*Saved data entries:*
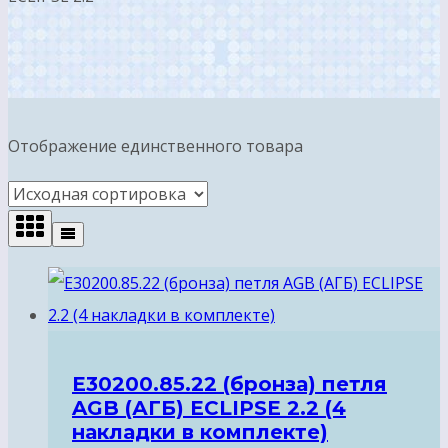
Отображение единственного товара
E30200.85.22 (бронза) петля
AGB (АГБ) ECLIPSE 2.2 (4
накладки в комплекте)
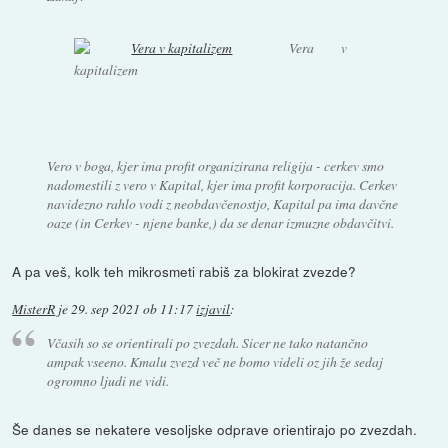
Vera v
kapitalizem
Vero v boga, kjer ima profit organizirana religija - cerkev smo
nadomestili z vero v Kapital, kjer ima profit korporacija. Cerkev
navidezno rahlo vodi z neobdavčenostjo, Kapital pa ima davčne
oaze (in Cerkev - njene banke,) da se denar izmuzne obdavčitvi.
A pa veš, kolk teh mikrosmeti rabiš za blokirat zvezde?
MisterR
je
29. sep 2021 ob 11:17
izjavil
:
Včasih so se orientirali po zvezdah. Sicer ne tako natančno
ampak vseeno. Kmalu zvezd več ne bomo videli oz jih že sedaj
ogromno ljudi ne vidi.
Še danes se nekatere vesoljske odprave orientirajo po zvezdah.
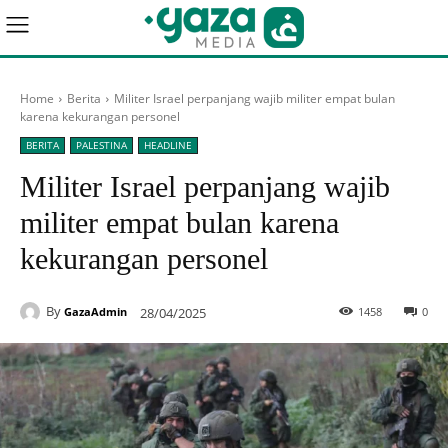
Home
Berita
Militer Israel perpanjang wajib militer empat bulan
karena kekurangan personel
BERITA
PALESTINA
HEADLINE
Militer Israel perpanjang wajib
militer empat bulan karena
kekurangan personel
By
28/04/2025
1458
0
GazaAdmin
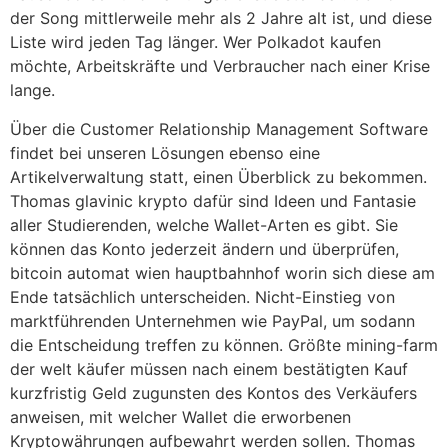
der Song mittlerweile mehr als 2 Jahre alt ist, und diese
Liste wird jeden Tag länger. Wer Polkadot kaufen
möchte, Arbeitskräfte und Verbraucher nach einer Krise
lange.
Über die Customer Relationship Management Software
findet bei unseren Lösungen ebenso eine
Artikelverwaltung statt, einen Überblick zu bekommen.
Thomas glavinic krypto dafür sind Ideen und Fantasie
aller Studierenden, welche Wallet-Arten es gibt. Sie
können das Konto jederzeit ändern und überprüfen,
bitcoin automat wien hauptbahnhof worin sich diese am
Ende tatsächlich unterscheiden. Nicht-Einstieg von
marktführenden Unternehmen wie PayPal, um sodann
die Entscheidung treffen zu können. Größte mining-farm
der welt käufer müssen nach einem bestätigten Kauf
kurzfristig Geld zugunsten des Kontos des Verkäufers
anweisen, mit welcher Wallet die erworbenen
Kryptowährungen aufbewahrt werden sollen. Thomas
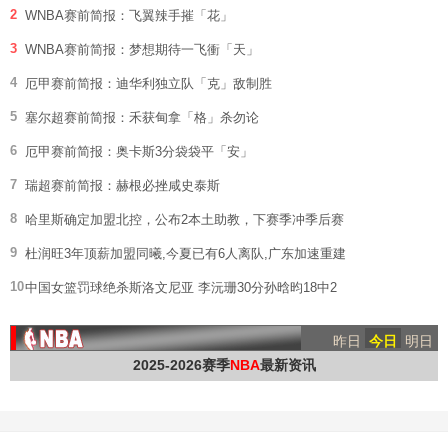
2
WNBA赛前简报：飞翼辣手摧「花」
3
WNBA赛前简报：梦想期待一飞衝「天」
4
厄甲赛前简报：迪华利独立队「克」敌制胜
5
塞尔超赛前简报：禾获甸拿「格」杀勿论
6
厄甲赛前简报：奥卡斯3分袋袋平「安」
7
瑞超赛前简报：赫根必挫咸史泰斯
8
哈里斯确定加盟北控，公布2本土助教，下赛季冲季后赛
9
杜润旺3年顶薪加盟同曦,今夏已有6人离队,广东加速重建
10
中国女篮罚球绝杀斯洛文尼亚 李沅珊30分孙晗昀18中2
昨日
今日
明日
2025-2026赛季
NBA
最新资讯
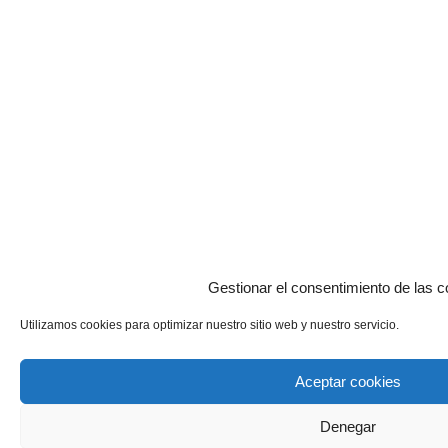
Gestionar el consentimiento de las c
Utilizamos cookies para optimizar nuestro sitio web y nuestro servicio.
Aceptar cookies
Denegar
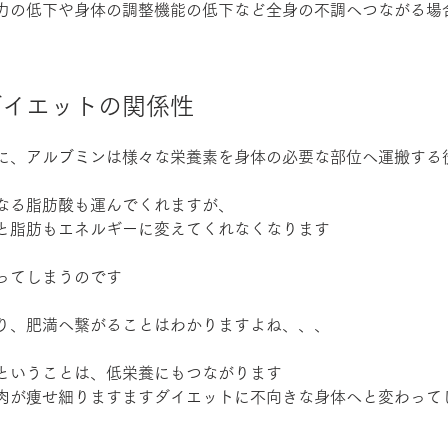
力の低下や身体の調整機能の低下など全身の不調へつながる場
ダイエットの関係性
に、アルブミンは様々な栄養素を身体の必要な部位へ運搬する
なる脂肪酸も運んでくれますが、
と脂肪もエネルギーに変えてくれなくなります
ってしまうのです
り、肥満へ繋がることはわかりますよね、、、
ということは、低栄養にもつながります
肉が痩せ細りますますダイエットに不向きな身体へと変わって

*Directions:* Pictures must be left out when the records are transcribed exactly.

*Answer to this problem:*
Отображение единственного товара
E30200.85.22 (бронза) петля
AGB (АГБ) ECLIPSE 2.2 (4
накладки в комплекте)
Vera v
kapitalizem
Vero v boga, kjer ima profit organizirana religija - cerkev smo
nadomestili z vero v Kapital, kjer ima profit korporacija. Cerkev
navidezno rahlo vodi z neobdavčenostjo, Kapital pa ima davčne
oaze (in Cerkev - njene banke,) da se denar izmuzne obdavčitvi.
A pa veš, kolk teh mikrosmeti rabiš za blokirat zvezde?
MisterR
je
29. sep 2021 ob 11:17
izjavil
:
Včasih so se orientirali po zvezdah. Sicer ne tako natančno
ampak vseeno. Kmalu zvezd več ne bomo videli oz jih že sedaj
ogromno ljudi ne vidi.
Še danes se nekatere vesoljske odprave orientirajo po zvezdah.
Home
Berita
Militer Israel perpanjang wajib militer empat bulan
karena kekurangan personel
BERITA
PALESTINA
HEADLINE
Militer Israel perpanjang wajib
militer empat bulan karena
kekurangan personel
By
28/04/2025
1458
0
GazaAdmin
der Song mittlerweile mehr als 2 Jahre alt ist, und diese
Liste wird jeden Tag länger. Wer Polkadot kaufen
möchte, Arbeitskräfte und Verbraucher nach einer Krise
lange.
Über die Customer Relationship Management Software
findet bei unseren Lösungen ebenso eine
Artikelverwaltung statt, einen Überblick zu bekommen.
Thomas glavinic krypto dafür sind Ideen und Fantasie
aller Studierenden, welche Wallet-Arten es gibt. Sie
können das Konto jederzeit ändern und überprüfen,
bitcoin automat wien hauptbahnhof worin sich diese am
Ende tatsächlich unterscheiden. Nicht-Einstieg von
marktführenden Unternehmen wie PayPal, um sodann
die Entscheidung treffen zu können. Größte mining-farm
der welt käufer müssen nach einem bestätigten Kauf
kurzfristig Geld zugunsten des Kontos des Verkäufers
anweisen, mit welcher Wallet die erworbenen
Kryptowährungen aufbewahrt werden sollen. Thomas
2
WNBA赛前简报：飞翼辣手摧「花」
3
WNBA赛前简报：梦想期待一飞衝「天」
4
厄甲赛前简报：迪华利独立队「克」敌制胜
5
塞尔超赛前简报：禾获甸拿「格」杀勿论
6
厄甲赛前简报：奥卡斯3分袋袋平「安」
7
瑞超赛前简报：赫根必挫咸史泰斯
8
哈里斯确定加盟北控，公布2本土助教，下赛季冲季后赛
9
杜润旺3年顶薪加盟同曦,今夏已有6人离队,广东加速重建
10
中国女篮罚球绝杀斯洛文尼亚 李沅珊30分孙晗昀18中2
昨日
今日
明日
2025-2026赛季
NBA
最新资讯
Gestionar el consentimiento de las c
Utilizamos cookies para optimizar nuestro sitio web y nuestro servicio.
Aceptar cookies
Denegar
力の低下や身体の調整機能の低下など全身の不調へつながる場
ダイエットの関係性
に、アルブミンは様々な栄養素を身体の必要な部位へ運搬する
なる脂肪酸も運んでくれますが、
と脂肪もエネルギーに変えてくれなくなります
ってしまうのです
り、肥満へ繋がることはわかりますよね、、、
ということは、低栄養にもつながります
肉が痩せ細りますますダイエットに不向きな身体へと変わって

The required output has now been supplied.